Text encoders have been stuck while the rest of AI moved on.
Since BERT arrived in 2018, encoder models have seen incremental updates but no fundamental redesign — even as decoder-based models scaled dramatically in size and capability. Researchers now argue that BERT's core architecture is the bottleneck. The problem: BERT couples its representation learning directly to a token reconstruction loss, which means the better the model gets at predicting masked words, the less useful its internal representations become for downstream tasks when you freeze the model and probe it. Better perplexity, worse embeddings — a quiet trap that has gone largely unaddressed.

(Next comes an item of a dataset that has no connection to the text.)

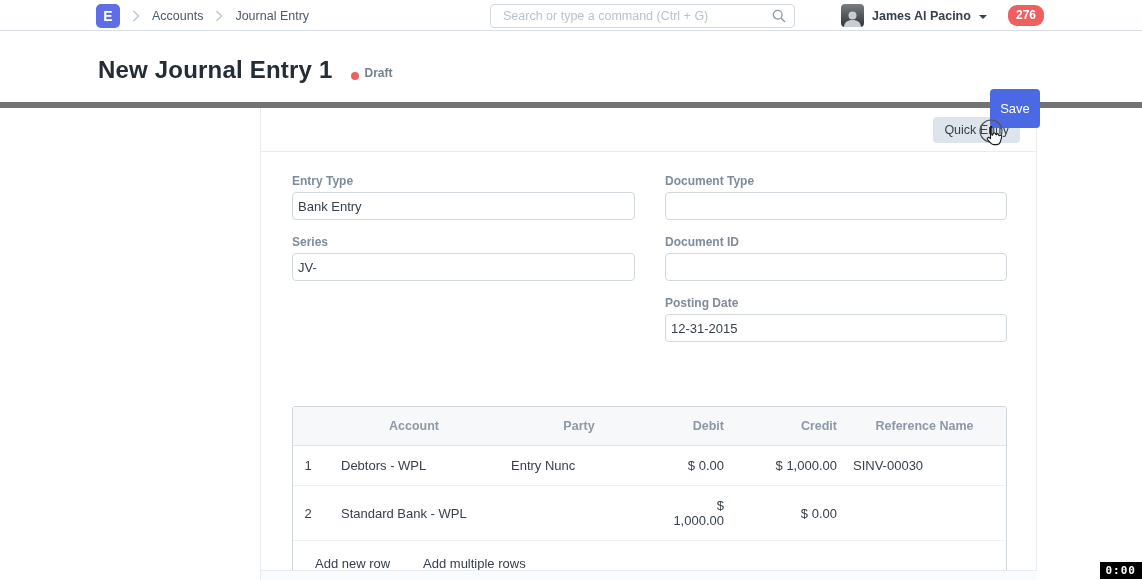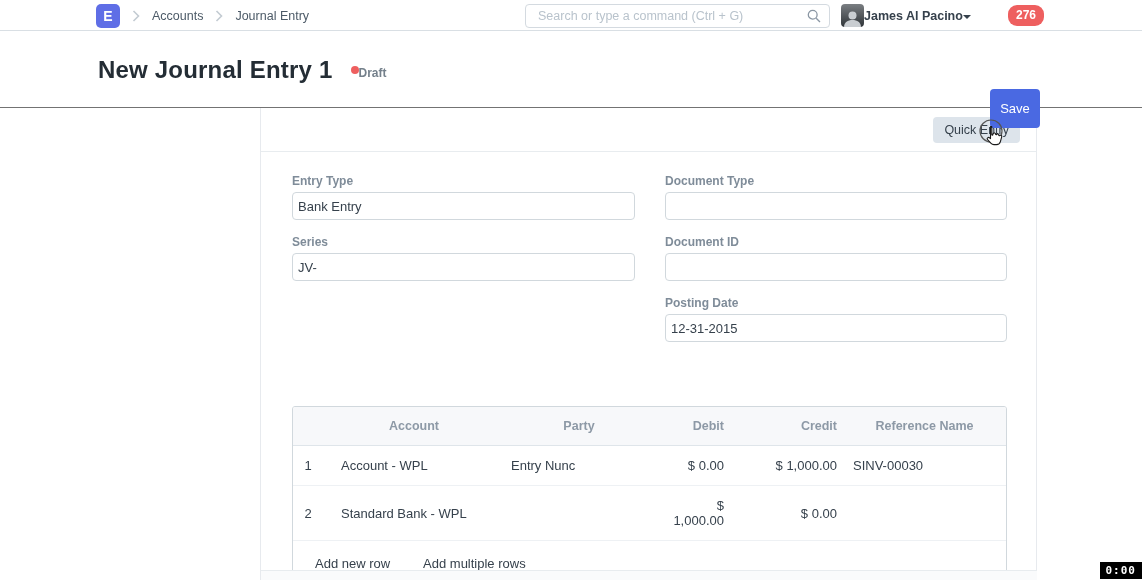"Search or type a command" .nav-search { margin-left: 35px -> none }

The proposed fix is CrossBERT, a two-part architecture that breaks that coupling. One component handles high-quality representation learning; the other handles the token reconstruction task separately. The split unlocks two practical gains: a complementary masking strategy that lets the model train on masking ratios of 50 percent or higher, and gradient collection across all tokens rather than just the masked subset. The result is roughly 1.5 to 2 times better training throughput and twice the sample efficiency. On the MTEB English benchmark and frozen GLUE evaluations, CrossBERT shows monotonic scaling — meaning performance reliably improves as the model grows, which encoder architectures have historically failed to guarantee.
This matters because encoders do the quiet work that powers search, retrieval-augmented generation, and semantic similarity at scale. If CrossBERT's scaling behavior holds up in broader evaluation, it could shift how the industry builds the embedding models sitting behind most production AI pipelines today.
Decoder scaling got the headlines for years; encoders just got the diagnosis.